Site information
- Operator: Formerly Royal Canadian Air Force

Location
- RCAF Station Weyburn
- Coordinates: 49°42′N 103°48′W﻿ / ﻿49.700°N 103.800°W

Airfield information
- Identifiers: IATA: none, ICAO: none
- Elevation: 1,919 ft (585 m) AMSL
Runways
| Direction | Length and surface |
| 12/30 | 2,900 ft (880 m) Hard Surfaced |
| 12/30 | 3,300 ft (1,000 m) Hard Surfaced |
| 6/24 | 3,000 ft (910 m) Hard Surfaced |
| 6/24 | 3,400 ft (1,000 m) Hard Surfaced |
| 17/35 | 2,900 ft (880 m) Hard Surfaced |
| 17/35 | 3,300 ft (1,000 m) Hard Surfaced |

= RCAF Station Weyburn =

Military installation in Saskatchewan, Canada

RCAF Station Weyburn was located 2.2 NM north-east of Weyburn, Saskatchewan, Canada at the hamlet of North Weyburn and was constructed in 1941 by the Royal Canadian Air Force (RCAF) as part of the British Commonwealth Air Training Plan.
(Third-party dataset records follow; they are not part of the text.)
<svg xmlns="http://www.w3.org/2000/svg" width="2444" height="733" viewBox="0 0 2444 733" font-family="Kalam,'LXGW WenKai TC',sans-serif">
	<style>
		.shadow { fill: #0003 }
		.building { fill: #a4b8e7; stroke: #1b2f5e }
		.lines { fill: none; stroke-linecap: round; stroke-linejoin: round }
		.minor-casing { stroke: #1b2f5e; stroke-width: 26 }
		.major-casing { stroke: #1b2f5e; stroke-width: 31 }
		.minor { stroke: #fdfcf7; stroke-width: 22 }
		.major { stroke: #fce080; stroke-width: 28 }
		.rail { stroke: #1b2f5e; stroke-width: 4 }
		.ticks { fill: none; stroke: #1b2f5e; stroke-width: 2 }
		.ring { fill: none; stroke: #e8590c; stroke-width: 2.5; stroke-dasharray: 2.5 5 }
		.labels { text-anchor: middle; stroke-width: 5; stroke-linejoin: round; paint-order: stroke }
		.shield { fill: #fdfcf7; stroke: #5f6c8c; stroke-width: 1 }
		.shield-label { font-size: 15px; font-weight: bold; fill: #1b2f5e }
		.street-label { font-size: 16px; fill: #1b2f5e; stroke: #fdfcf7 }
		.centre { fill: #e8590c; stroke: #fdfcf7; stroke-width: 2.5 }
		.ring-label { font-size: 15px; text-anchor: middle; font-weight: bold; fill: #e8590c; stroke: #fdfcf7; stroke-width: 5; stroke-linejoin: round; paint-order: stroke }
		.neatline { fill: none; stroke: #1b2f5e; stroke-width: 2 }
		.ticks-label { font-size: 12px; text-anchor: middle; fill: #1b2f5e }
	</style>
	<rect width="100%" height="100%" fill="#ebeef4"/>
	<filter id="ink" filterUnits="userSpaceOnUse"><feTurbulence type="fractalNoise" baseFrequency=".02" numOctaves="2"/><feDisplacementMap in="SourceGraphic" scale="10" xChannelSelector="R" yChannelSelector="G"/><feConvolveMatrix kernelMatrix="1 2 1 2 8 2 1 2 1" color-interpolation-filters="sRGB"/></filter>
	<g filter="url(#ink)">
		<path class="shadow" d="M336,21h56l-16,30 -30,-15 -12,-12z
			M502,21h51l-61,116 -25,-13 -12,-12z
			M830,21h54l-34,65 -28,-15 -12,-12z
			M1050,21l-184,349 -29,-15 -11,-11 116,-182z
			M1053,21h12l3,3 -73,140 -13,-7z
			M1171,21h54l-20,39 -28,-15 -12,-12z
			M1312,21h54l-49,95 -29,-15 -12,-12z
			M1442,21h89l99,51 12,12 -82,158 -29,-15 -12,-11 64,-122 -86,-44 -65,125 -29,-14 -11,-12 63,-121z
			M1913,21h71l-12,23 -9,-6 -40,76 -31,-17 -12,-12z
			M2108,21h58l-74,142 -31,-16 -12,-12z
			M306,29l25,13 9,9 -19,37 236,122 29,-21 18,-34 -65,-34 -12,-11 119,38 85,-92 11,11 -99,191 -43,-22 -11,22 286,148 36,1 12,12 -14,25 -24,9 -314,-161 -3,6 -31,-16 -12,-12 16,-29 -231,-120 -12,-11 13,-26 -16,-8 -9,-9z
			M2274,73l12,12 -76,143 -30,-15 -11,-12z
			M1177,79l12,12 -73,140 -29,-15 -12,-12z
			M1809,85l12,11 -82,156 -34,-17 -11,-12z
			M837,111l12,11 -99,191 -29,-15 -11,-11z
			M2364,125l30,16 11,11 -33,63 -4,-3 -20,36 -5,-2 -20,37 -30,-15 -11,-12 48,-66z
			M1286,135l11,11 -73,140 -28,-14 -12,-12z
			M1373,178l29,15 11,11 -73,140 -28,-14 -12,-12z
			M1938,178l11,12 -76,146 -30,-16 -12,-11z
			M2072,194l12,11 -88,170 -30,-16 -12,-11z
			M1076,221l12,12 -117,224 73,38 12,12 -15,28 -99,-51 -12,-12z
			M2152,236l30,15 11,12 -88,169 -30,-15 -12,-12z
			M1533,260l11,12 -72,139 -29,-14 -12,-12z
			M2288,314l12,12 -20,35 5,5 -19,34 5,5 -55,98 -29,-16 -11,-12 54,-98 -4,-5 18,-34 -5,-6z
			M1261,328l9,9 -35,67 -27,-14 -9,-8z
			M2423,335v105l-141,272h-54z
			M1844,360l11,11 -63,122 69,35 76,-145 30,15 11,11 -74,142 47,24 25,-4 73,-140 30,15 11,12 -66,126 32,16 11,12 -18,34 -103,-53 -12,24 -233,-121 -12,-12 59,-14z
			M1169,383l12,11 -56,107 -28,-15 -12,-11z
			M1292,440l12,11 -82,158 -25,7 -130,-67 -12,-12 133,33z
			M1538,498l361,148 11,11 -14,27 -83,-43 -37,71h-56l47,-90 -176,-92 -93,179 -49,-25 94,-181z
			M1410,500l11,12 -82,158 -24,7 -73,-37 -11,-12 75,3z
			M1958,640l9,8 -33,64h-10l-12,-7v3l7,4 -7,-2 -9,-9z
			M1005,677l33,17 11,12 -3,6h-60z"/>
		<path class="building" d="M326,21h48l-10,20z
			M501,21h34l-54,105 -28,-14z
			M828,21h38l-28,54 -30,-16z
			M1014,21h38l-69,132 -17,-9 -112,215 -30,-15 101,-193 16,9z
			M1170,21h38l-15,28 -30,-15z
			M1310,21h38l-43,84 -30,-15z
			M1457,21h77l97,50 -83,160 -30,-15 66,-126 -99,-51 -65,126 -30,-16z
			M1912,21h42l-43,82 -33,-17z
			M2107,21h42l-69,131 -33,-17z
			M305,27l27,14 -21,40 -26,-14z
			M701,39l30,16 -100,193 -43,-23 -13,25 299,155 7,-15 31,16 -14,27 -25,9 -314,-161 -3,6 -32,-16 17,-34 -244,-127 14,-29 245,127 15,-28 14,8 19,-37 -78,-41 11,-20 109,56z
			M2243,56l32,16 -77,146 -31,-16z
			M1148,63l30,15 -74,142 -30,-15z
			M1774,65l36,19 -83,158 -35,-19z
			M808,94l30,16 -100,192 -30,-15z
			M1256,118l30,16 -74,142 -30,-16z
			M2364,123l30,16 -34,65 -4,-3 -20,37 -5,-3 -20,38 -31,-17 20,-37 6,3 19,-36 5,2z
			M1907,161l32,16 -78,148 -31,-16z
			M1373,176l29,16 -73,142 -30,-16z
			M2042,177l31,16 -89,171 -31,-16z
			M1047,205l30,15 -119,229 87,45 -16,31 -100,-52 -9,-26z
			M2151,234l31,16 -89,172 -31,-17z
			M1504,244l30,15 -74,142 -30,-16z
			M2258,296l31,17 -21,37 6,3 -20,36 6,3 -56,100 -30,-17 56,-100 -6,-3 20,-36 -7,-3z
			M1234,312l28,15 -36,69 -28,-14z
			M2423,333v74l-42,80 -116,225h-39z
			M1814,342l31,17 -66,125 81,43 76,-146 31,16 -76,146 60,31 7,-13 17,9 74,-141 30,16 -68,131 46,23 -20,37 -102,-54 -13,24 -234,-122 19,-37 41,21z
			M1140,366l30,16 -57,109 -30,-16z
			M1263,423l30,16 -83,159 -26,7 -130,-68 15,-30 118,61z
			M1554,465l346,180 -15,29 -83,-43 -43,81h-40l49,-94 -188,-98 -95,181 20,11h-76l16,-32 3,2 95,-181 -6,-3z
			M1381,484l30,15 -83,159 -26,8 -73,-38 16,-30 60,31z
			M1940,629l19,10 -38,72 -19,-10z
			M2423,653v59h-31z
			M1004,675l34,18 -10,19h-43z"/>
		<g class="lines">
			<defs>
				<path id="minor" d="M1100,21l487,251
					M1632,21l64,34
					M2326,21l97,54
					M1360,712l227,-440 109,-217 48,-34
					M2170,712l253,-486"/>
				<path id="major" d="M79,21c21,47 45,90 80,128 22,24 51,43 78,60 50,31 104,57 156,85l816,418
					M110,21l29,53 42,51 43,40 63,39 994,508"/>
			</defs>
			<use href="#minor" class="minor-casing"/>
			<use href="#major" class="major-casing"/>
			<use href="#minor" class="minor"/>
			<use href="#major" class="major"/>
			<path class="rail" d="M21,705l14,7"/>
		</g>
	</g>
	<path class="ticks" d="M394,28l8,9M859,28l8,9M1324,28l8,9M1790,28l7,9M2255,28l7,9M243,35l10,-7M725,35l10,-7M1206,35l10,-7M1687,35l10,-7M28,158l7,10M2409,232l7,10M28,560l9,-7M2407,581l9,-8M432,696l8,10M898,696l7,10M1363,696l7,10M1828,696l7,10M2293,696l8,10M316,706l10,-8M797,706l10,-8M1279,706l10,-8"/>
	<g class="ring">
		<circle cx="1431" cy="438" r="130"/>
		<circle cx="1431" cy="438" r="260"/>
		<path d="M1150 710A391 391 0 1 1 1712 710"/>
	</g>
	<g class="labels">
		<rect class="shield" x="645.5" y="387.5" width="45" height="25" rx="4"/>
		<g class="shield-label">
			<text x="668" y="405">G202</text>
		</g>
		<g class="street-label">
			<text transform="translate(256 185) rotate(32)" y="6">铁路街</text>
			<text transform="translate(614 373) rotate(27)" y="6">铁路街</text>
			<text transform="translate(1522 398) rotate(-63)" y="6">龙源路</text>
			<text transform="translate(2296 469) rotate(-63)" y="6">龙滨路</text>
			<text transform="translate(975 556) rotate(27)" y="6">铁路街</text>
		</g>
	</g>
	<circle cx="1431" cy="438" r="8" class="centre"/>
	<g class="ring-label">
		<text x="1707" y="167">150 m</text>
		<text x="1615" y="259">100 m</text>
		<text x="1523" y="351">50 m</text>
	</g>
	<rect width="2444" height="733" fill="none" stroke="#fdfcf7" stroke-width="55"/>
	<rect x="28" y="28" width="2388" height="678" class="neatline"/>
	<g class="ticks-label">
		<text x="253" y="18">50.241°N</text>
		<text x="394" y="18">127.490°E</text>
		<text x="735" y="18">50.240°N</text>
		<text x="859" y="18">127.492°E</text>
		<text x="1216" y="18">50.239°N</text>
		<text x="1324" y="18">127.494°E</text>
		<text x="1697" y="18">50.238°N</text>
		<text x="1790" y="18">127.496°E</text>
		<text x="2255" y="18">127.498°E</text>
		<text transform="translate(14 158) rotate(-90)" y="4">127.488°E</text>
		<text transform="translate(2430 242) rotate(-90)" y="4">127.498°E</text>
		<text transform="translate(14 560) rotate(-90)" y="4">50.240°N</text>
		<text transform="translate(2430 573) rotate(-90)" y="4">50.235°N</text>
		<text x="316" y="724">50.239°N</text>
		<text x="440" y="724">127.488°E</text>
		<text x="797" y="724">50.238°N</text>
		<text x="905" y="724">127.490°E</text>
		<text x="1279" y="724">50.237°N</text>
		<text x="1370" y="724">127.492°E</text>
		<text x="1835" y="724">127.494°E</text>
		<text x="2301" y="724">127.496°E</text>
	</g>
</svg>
The Station was home to No. 41 Service Flying Training School and during its operation graduated 1,055 pilots and recorded more than 180,000 hours of flight time before being abandoned on 30 June 1944.

== Aerodrome information ==
In approximately 1942 the aerodrome was listed as RCAF Aerodrome - Weyburn, Saskatchewan at with a variation of 17 degrees east and elevation of 1919 ft. Six runways were listed as follows:

| Runway Name | Length | Width | Surface |
|---|---|---|---|
| 12/30 | 2,900 ft (880 m) | 100 ft (30 m) | Hard Surface |
| 12/30 | 3,300 ft (1,000 m) | 100 ft (30 m) | Hard Surface |
| 6/24 | 3,000 ft (910 m) | 100 ft (30 m) | Hard Surface |
| 6/24 | 3,400 ft (1,000 m) | 100 ft (30 m) | Hard Surface |
| 17/35 | 2,900 ft (880 m) | 100 ft (30 m) | Hard Surface |
| 17/35 | 3,300 ft (1,000 m) | 100 ft (30 m) | Hard Surface |

== Relief landing field – Halbrite ==
A Relief Landing field for RCAF Station Weyburn was located approximately 19 mi south-east. The site was located south of the village of Halbrite. In approximately 1942 the aerodrome was listed as RCAF Aerodrome - Halbrite, Saskatchewan at with a variation of 16 degrees east and an elevation of 1900 ft. The Relief field was laid out in a triangle with three runways, detailed in the following table:

| Runway Name | Length | Width | Surface |
|---|---|---|---|
| 5/23 | 2,700 ft (820 m) | 150 ft (46 m) | Hard Surface |
| 17/35 | 2,700 ft (820 m) | 150 ft (46 m) | Hard Surface |
| 11/29 | 2,700 ft (820 m) | 150 ft (46 m) | Hard Surface |

A review of Google Maps satellite imagery on 8 June 2018 shows no details indicating an airfield at the listed coordinates.

== Relief landing field – Ralph ==
A Relief Landing field for RCAF Station Weyburn was located approximately 12 mi south-east of Weyburn and approximately 2 mi south of the unincorporated community of Ralph south of Highway 39. In approximately 1942 the aerodrome was listed as RCAF Aerodrome - Ralph, Saskatchewan at with a variation of 16 degrees east and an elevation of 1880 ft. The Relief field was detailed as "Turf - All way field - Servicable" and was drawn as a triangular layout with no dimensional information. A review of Google Maps satellite imagery on 8 June 2018 shows no details indicating an airfield at the listed coordinates.